Sunday is the last chance for diners to visit The Proud Bird before construction begins on an extensive remodeling effort that aims to take the 1967 restaurant to new heights Rendering courtesy of Specialty Restaurants Corporation

Sunday is the last chance for diners to visit The Proud Bird before construction begins on an extensive remodeling effort that aims to
take the 1967 restaurant to new heights
Rendering courtesy of Specialty Restaurants Corporation

Aviation-themed restaurant to undergo $7.5-million museum-quality makeover

By Joe Piasecki

It wasn’t that long ago that The Proud Bird, a Westchester institution since 1967, was slated to close for good.

Now the aviation-themed restaurant buzzed routinely by incoming LAX flights is about to invest $7.5 million into a modernization effort that will play up its museum-like qualities and reinvent the space as a 21st-century dining hall.

The vintage aircraft parked on the restaurant’s north lawn will remain, but soon diners will be able to eat and drink under their wingspans while watching present-day airplanes approach the runway.

“This is going to be an immersive experience celebrating aviation,” said James McKennon, chief operating officer of The Proud Bird parent company Specialty Restaurants Corporation.

Sunday is the last chance for diners to visit The Proud Bird before it temporarily closes for renovations.

Plans for a grand reopening are set for December, said Specialty Restaurants Corporation President John Tallichet. He’s the son of the late David Tallichet, who founded The Proud Bird in 1967.

Tallichet announced possible closure of The Proud Bird in December 2013, prompting a community campaign to save the restaurant that led to a 20-year lease extension on condition of a remodel.

He unveiled renderings of the 50,000-square-foot restaurant’s new design last week during a celebration of The Proud Bird’s history that featured members of the fabled Tuskegee Airmen World War II fighter group.

The Proud Bird’s main dining area is slated to become a high-ceilinged showcase for aviation artifacts and interactive exhibits.

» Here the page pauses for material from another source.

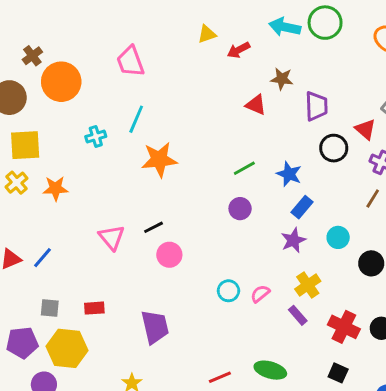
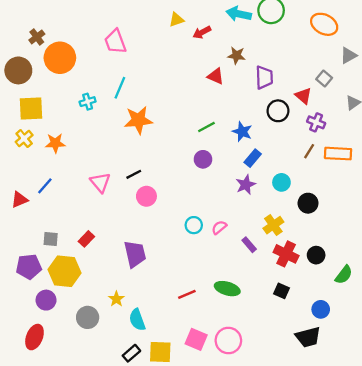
blue line: (42, 258) -> (45, 186), moved
yellow cross: (308, 285) -> (273, 225), moved
red rectangle: (94, 308) -> (86, 239), turned -42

“We wanted to display our artifacts in a way that gives them the attention and respect I think they deserve — really bring this stuff out for show and make it educational,” Tallichet said.

The Proud Bird’s vintage Curtiss P-40 Warhawk will be visible to passersby through a glass window above the south entrance, but the restaurant’s flight path-facing north façade will retain much of its original 1960s design. The north lawn will be opened up so that visitors can dine and drink craft beer or cocktails among the restaurant’s fleet of historic planes.

The Flight Path Learning Center at LAX plans to loan additional artifacts to The Proud Bird, museum President Lynne Adelman said, and Tallichet hopes to partner with Space X for exhibits on the future of commercial spaceflight.

“My dad liked to honor the past. I hope to keep the past relevant while keeping people up on what’s happening now and in the future,” Tallichet said.

The Proud Bird remodel also aims to honor local culinary culture by transitioning the restaurant into more of a dining hall setting, with various food kiosks serving specialty dishes. It’s not a food court, McKennon said, but a setup that will allow The Proud Bird’s cooks to collaborate with other L.A. area restaurants and offer diners expanded menu choices.

They’re already talking barbecue recipes with Bludso’s BBQ in Compton, he said.

Restaurant seating will be scattered among the various museum-style exhibits.

“The vision is that people like to hang out here,” said Tallichet, “so let’s give them more space.”